All in this together? British MPs handed 10% pay rise
The pay hike, which was opposed by both Prime Minister David Cameron and his deputy Nick Clegg during the coalition era, was revealed by the Independent Parliamentary Standards Authority (IPSA).
The PM has not publicly reneged on his position, but reportedly lacks the power to change the ruling without first altering the law – a move which would anger backbenchers keen on the rise.
The increase of £7,000 per year would also be backdated to May 8, the day after the general election.
“In December 2013 we reached a decision that, there should be a package of changes, including pension reform, ending resettlement payments and increasing MP’s pay to £74,000,” an IPSA spokesman told the Daily Telegraph.
“The pay rise was not implemented immediately. Any subsequent pay rise would be back-dated to 8 May 2015. IPSA was created by law to determine MPs’ pay independent of parliament and government.”
IPSA also reported that in the run up to the election a number of MPs bought substantial amounts of IT equipment on their taxpayer-funded expenses.
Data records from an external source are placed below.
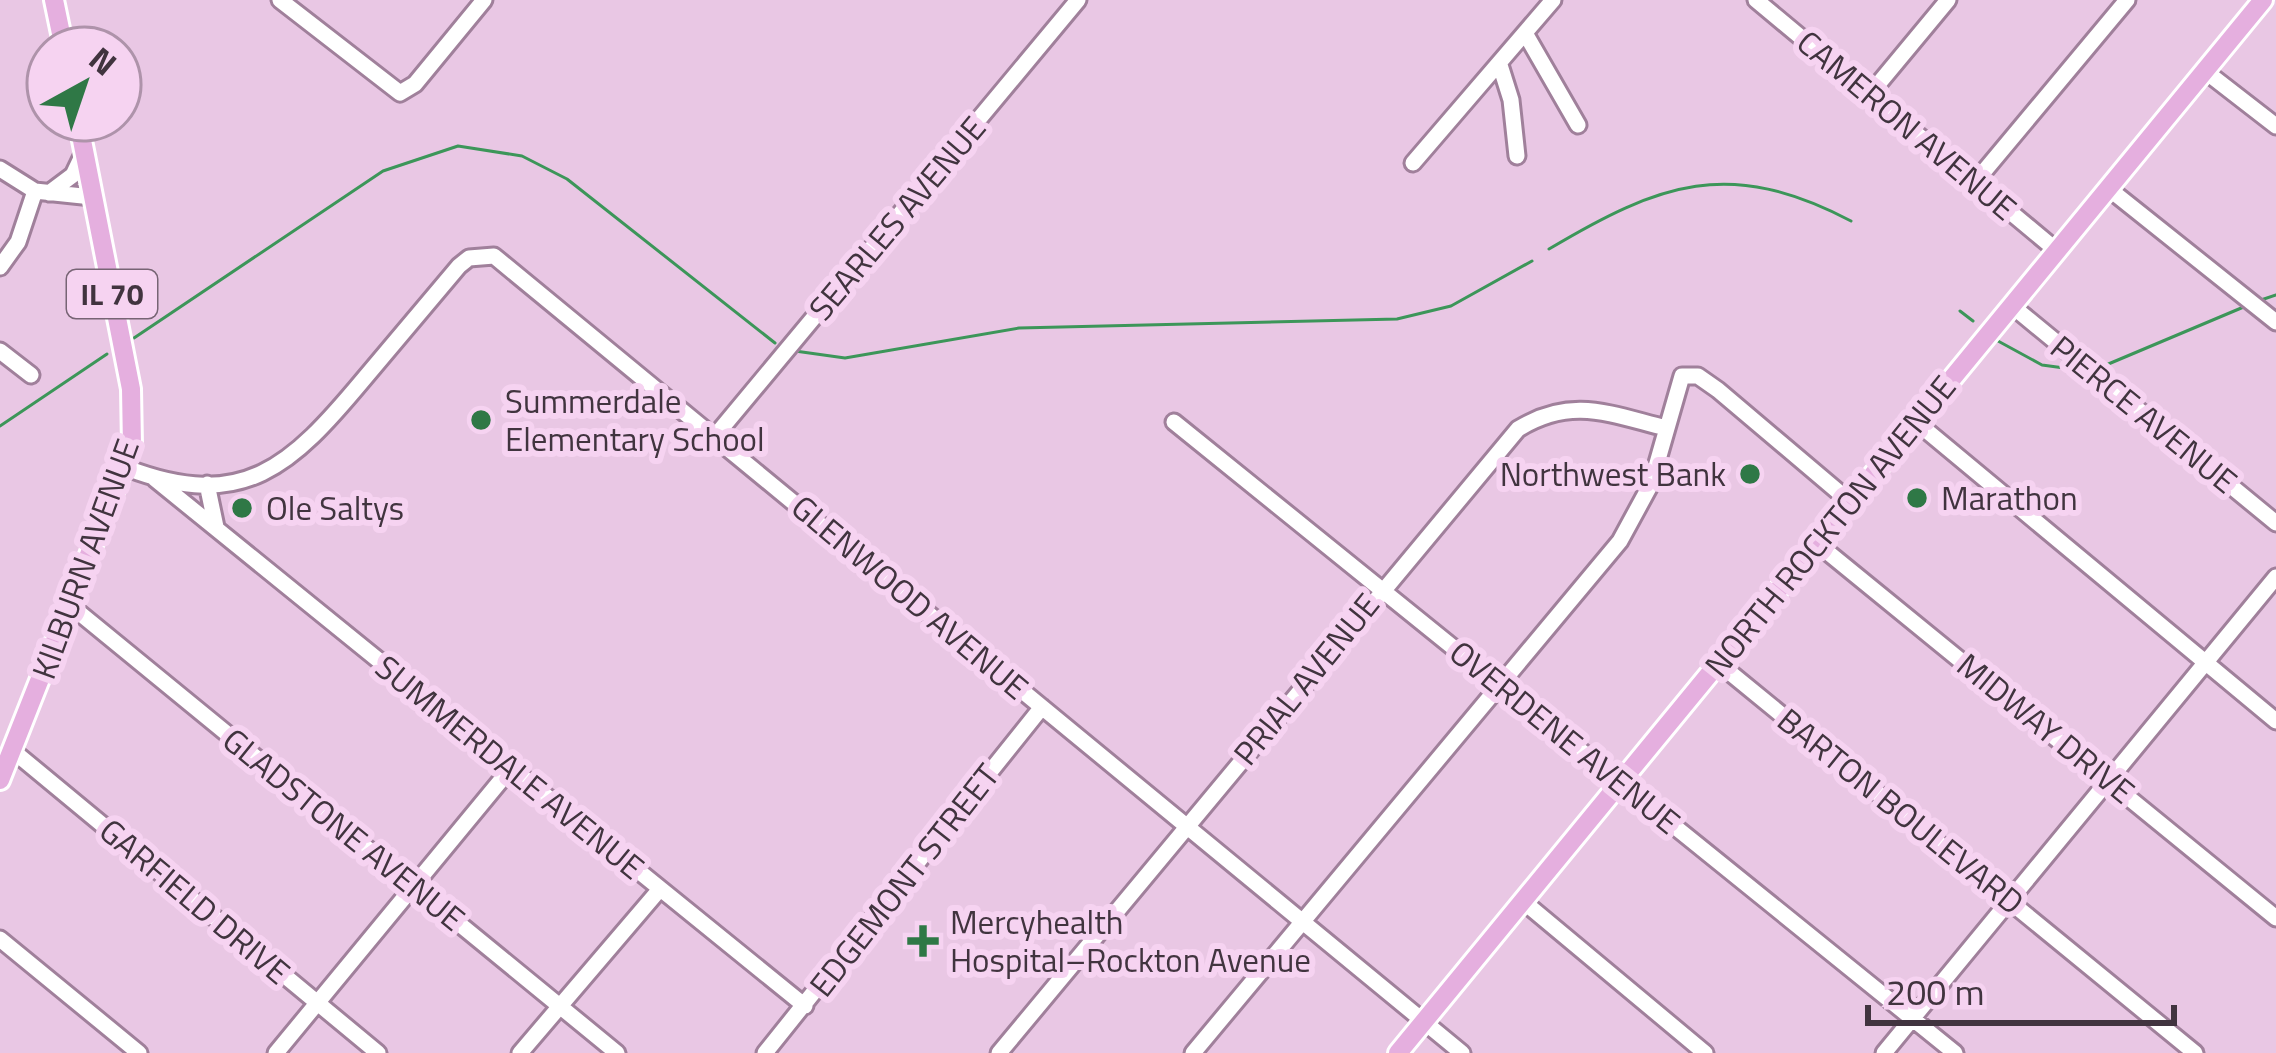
<svg xmlns="http://www.w3.org/2000/svg" width="2276" height="1053" viewBox="0 0 2276 1053" font-family="'Titillium Web',sans-serif">
	<style>
		.lines { fill: none; stroke-linecap: round; stroke-linejoin: round }
		.stream { stroke: #3c9659; stroke-width: 3 }
		.minor-casing { stroke: #a0809b; stroke-width: 21 }
		.major-casing { stroke: #fff; stroke-width: 24 }
		.minor { stroke: #fff; stroke-width: 15 }
		.major { stroke: #e5afdf; stroke-width: 18 }
		.poi-dot { fill: #2f7846; stroke: #f6d3f1; stroke-width: 4.5 }
		.labels { text-anchor: middle; dominant-baseline: central; stroke-width: 12; stroke-linejoin: round; paint-order: stroke }
		.shield { fill: #f6d3f1; stroke: #776474; stroke-width: 3 }
		.shield-label { font-size: 30px; font-weight: bold; fill: #41343f }
		.street-label { font-size: 33px; fill: #41343f; stroke: #f6d3f1 }
		.poi-label { font-size: 33px; fill: #41343f; stroke: #f6d3f1; text-anchor: start }
	</style>
	<rect width="100%" height="100%" fill="#e9c7e4"/>
	<g class="lines">
		<!-- stream -->
		<path class="stream" d="M1549,249c111,-66 180,-92 302,-28
			M2261,300l15,-5
			M1960,311l13,10
			M134,338l249,-167 75,-25 64,10 45,23 208,164
			M1998,341l44,24 37,5
			M795,351l50,7 174,-30 378,-9 54,-13 81,-45
			M2106,365l140,-59
			M0,426l107,-72"/>
		<defs>
			<path id="minor" d="M280,0l120,93 15,-9 69,-84
				M1756,0l300,250
				M1525,33l53,92
				M1500,65l11,35 6,56
				M2205,71l71,55
				M1870,94l78,-94
				M1413,163l140,-163
				M0,169l35,22 57,6
				M1976,181l151,-181
				M2108,188l168,134
				M49,193l24,-18 11,-23
				M0,267l18,-25 17,-51
				M2011,305l265,218
				M0,351l31,24
				M1915,421l361,300
				M1174,422l781,631
				M716,435l362,-435
				M127,468c117,45 165,-3 236,-88 32,-38 64,-76 96,-114l10,-8 25,-2 968,797
				M155,479l650,527
				M207,484l9,43
				M1814,541l462,377
				M71,606l546,447
				M1717,662l478,391
				M12,750l366,303
				M1524,902l181,151
				M0,939l139,114
				M276,1053l235,-285
				M520,1053l140,-164
				M765,1053l277,-346
				M999,1053l519,-624c54,-33 91,-15 148,-1
				M1193,1053l427,-512 31,-57 31,-108h16l20,14 130,110
				M1884,1053l392,-476"/>
			<path id="major" d="M54,0l10,48
				M0,780l132,-334 -1,-57 -53,-269
				M1398,1053l865,-1053"/>
		</defs>
		<!-- minor casing -->
		<use href="#minor" class="minor-casing"/>
		<!-- major casing -->
		<use href="#major" class="major-casing"/>
		<!-- minor -->
		<use href="#minor" class="minor"/>
		<!-- major -->
		<use href="#major" class="major"/>
	</g>
	<!-- markers -->
	<g class="poi-dot">
		<circle cx="481" cy="420" r="12"/>
		<circle cx="1750" cy="474" r="12"/>
		<circle cx="1917" cy="498" r="12"/>
		<circle cx="242" cy="508" r="12"/>
		<path d="M917 923h12v12h12v12h-12v12h-12v-12h-12v-12h12z"/>
	</g>
	<g class="labels">
		<!-- shield labels -->
		<rect class="shield" x="67" y="270" width="90" height="48" rx="9"/>
		<g class="shield-label">
			<text x="112" y="294">IL 70</text>
		</g>
		<!-- street labels -->
		<g class="street-label">
			<text transform="translate(1907 125) rotate(40)">CAMERON AVENUE</text>
			<text transform="translate(897 218) rotate(-50)">SEARLES AVENUE</text>
			<text transform="translate(2144 414) rotate(39)">PIERCE AVENUE</text>
			<text transform="translate(1830 526) rotate(-51)">NORTH ROCKTON AVENUE</text>
			<text transform="translate(85 559) rotate(-70)">KILBURN AVENUE</text>
			<text transform="translate(910 597) rotate(40)">GLENWOOD AVENUE</text>
			<text transform="translate(1306 679) rotate(-51)">PRIAL AVENUE</text>
			<text transform="translate(2046 728) rotate(39)">MIDWAY DRIVE</text>
			<text transform="translate(1565 737) rotate(39)">OVERDENE AVENUE</text>
			<text transform="translate(510 767) rotate(39)">SUMMERDALE AVENUE</text>
			<text transform="translate(1901 811) rotate(39)">BARTON BOULEVARD</text>
			<text transform="translate(344 829) rotate(39)">GLADSTONE AVENUE</text>
			<text transform="translate(904 880) rotate(-52)">EDGEMONT STREET</text>
			<text transform="translate(195 901) rotate(40)">GARFIELD DRIVE</text>
		</g>
		<!-- poi labels -->
		<g class="poi-label">
			<text x="505" y="401">Summerdale<tspan x="505" dy="38">Elementary School</tspan></text>
			<text x="1726" y="474" text-anchor="end">Northwest Bank</text>
			<text x="1941" y="498">Marathon</text>
			<text x="266" y="508">Ole Saltys</text>
			<text x="950" y="922">Mercyhealth<tspan x="950" dy="38">Hospital–Rockton Avenue</tspan></text>
		</g>
	</g>
	<!-- north arrow -->
	<g transform="translate(84 84) rotate(40)"><circle r="57" fill="#f6d3f1" stroke="#ae93aa" stroke-width="3"/>
	<path d="M0-9L21 45L0 30L-21 45Z" fill="#2f7846"/>
	<text y="-18" font-size="33" font-weight="bold" text-anchor="middle" fill="#41343f">N</text>
	</g>
	<!-- scale -->
	<path d="M1868 1005v18h306v-18" fill="none" stroke="#41343f" stroke-width="6"/>
	<text x="1886" y="1005" font-size="36" fill="#41343f" stroke="#f6d3f1" stroke-width="9" paint-order="stroke">200 m</text>
</svg>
Sixty MPs ordered equipment – including iPhones, iPads and personal computers – worth over £70,000 and claimed back the expenses just six months before the election deadline.
The watchdog was concerned enough to write to them asking for assurances the equipment would be used for their work in parliament.
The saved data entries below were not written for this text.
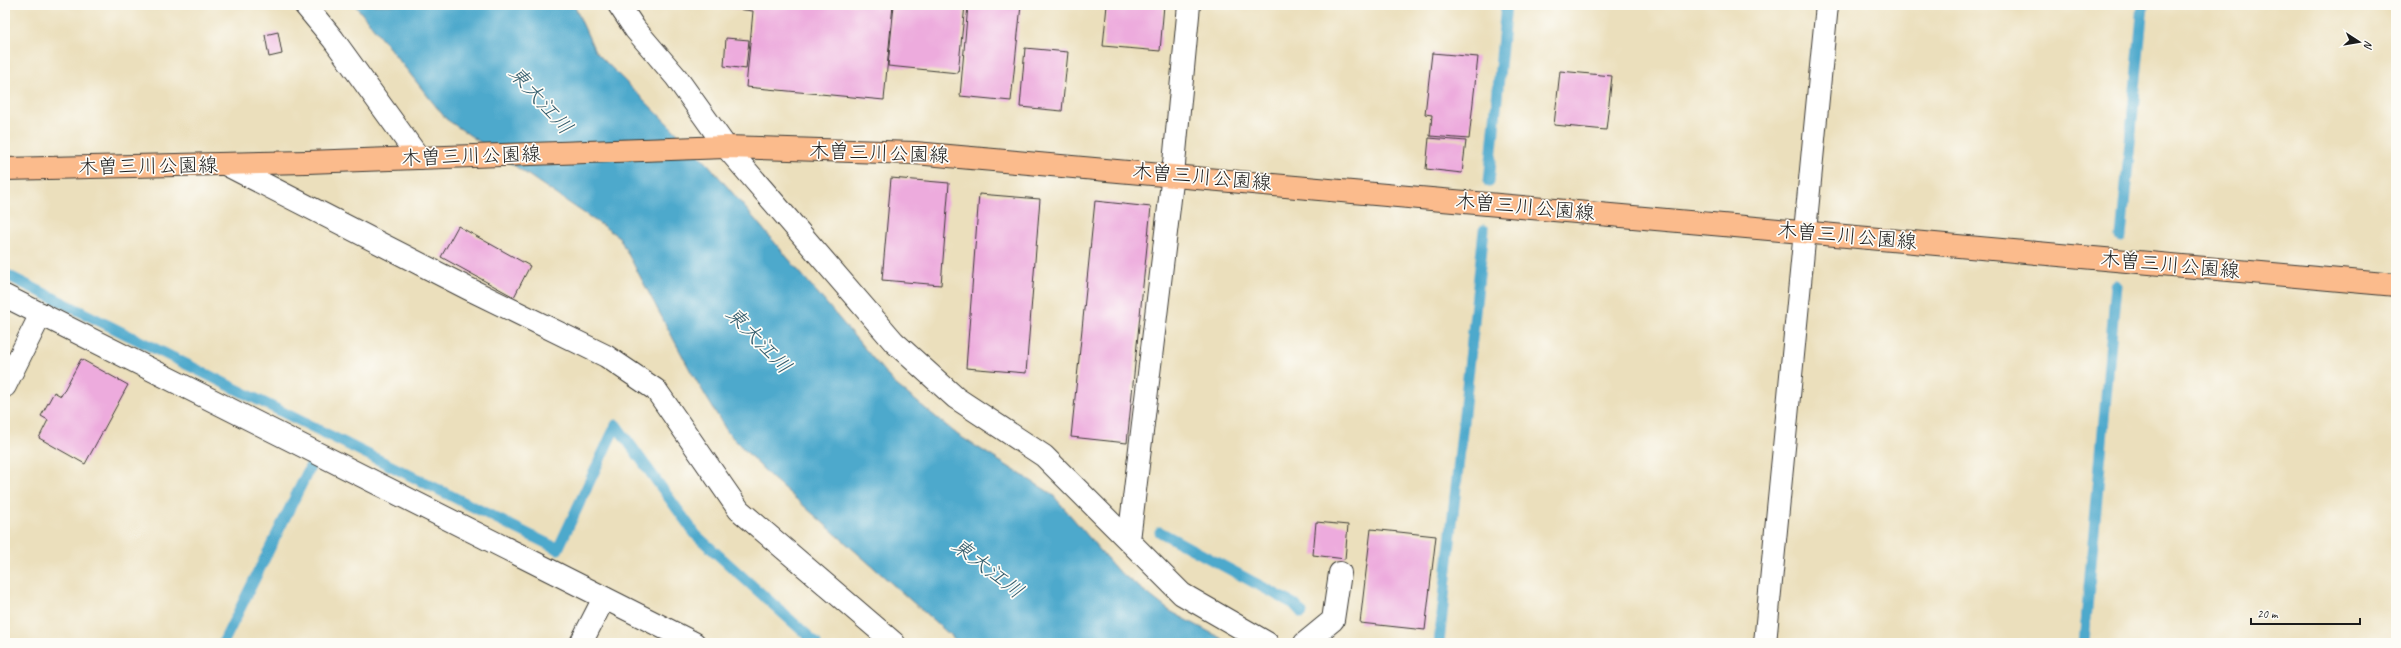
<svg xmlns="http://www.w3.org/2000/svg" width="2401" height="648" font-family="Caveat,'Klee One',sans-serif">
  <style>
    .water { fill: #4ea9cc; stroke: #356274 }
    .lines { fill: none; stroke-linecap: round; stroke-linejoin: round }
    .stream { stroke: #4ea9cc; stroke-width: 11 }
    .building { fill: #edabdd }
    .minor-casing { stroke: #3b3934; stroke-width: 24 }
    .major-casing { stroke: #3b3934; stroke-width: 24 }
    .minor { stroke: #fff; stroke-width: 22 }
    .major { stroke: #fbbb8c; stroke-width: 22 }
    .labels { text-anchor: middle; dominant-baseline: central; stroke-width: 3.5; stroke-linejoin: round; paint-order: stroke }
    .street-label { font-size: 20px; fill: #1c1c1c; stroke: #fdfcf7 }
    .water-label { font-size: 21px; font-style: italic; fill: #325b6b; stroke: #fdfcf7 }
  </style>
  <rect width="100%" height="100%" fill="#fdfcf7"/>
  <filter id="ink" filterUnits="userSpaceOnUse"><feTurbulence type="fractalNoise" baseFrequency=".025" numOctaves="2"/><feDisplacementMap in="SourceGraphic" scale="8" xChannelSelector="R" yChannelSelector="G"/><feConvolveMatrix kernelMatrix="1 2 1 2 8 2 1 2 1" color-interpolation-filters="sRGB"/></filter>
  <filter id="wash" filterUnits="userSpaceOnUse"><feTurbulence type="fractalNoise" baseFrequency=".012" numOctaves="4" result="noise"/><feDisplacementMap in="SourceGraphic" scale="16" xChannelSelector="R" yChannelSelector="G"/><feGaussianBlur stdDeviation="0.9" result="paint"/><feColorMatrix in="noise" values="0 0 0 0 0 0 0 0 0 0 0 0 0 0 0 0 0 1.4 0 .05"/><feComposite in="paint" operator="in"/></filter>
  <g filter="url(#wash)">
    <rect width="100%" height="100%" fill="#ebdfbc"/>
    <!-- water -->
    <polygon class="water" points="355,5 574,5 595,51 708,164 894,383 958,435 1052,494 1117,570 1170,611 1230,643 959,643 770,476 728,433 690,370 619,237 446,119"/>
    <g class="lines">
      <!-- stream -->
      <g class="stream">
        <polyline points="1489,182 1506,5"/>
        <polyline points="2121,237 2143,5"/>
        <polyline points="5,274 558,549 616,425 696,535 816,643"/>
        <polyline points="1160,532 1294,604 1302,613"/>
        <polyline points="223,643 310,467"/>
        <polyline points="1439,643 1484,230"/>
        <polyline points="2084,643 2116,285"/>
      </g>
    </g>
    <g id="blocks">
      <!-- building -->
      <g class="building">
        <polygon points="702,5 893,5 884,100 746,87 753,11"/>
        <polygon points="894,5 965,5 958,73 888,66"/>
        <polygon points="968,5 1021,5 1011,101 960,96"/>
        <polygon points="1107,5 1164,5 1160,51 1103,46"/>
        <polygon points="278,32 282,54 269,57 265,35"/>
        <polygon points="726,38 749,40 746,69 724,66"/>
        <polygon points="1025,48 1068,52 1062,111 1020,107"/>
        <polygon points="1432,53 1478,57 1469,139 1430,136 1432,115 1425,114"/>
        <polygon points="1560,71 1612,76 1606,130 1554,125"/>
        <polygon points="1429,138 1466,141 1462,173 1426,169"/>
        <polygon points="891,178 949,183 941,285 882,280"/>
        <polygon points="979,194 1040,199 1026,373 966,368"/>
        <polygon points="1095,201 1151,207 1127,443 1071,437"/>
        <polygon points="458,226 530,266 514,297 441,257"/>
        <polygon points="81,359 128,385 85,464 39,438 48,420 41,416 54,392 61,396"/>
        <polygon points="1316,522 1348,525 1345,559 1313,555"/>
        <polygon points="1371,529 1436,536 1425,630 1360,623"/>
      </g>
    </g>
  </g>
  <g filter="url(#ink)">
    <use href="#blocks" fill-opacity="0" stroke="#3b3934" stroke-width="1"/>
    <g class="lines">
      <!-- minor casing -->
      <g class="minor-casing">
        <g id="minor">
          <polyline points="305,5 333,39 419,158"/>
          <polyline points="619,5 635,29 676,77 726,147 894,342 956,398 1044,456 1182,594 1267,643"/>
          <polyline points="225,164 469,289 606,356 656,390 739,510 894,643"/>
          <polyline points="5,296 694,643"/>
          <polyline points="5,386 41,314"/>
          <polyline points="1129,540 1173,174 1189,5"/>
          <polyline points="581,643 604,598"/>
          <polyline points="1305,643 1333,620 1340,573"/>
          <polyline points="1765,643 1827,5"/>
        </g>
      </g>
      <!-- major casing -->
      <g class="major-casing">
        <polyline id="major" points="5,169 307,162 726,147 915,153 2396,285"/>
      </g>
      <!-- minor -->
      <use href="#minor" class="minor"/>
      <!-- major -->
      <use href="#major" class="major"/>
    </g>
  </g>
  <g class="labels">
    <!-- street labels -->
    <g class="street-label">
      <text transform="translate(879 153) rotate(2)">木曽三川公園線</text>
      <text transform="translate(471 156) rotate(-2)">木曽三川公園線</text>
      <text transform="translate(148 166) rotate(-1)">木曽三川公園線</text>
      <text transform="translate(1202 177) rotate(5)">木曽三川公園線</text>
      <text transform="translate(1525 207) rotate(5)">木曽三川公園線</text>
      <text transform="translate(1847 236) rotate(5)">木曽三川公園線</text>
      <text transform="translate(2170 265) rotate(5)">木曽三川公園線</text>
    </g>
    <!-- water labels -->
    <g class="water-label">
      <text transform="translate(541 100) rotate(48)">東大江川</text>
      <text transform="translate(759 340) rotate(46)">東大江川</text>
      <text transform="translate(988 568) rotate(38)">東大江川</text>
    </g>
  </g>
  <!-- margin -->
  <rect width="2401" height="648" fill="none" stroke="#fdfcf7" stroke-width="20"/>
  <!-- north arrow -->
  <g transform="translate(2359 42) rotate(102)" stroke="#fdfcf7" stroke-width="3" paint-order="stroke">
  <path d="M0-3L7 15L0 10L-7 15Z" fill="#1c1c1c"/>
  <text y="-6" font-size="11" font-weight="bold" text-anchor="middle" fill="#1c1c1c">N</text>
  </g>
  <!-- scale -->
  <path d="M2251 618v6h109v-6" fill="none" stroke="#1c1c1c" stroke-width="2"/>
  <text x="2257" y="618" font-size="12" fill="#1c1c1c" stroke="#fdfcf7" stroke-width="3" paint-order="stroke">20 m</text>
</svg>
Some MPs responded by saying they took exception to the request.
“Having looked into these claims, we are satisfied that they are within the rules,” a spokesman for the watchdog said.
“This covers purchases made during September 2014, as the restrictions on capital purchases began on 30 September 2014.
“The total value of the purchases for all MPs in September amounts to £71,216.48. We have issued guidance to MPs that they should transfer these items to a successor, another MP or donate the equipment to charity.”
IPSA has no authority to ensure that the equipment is given to charity.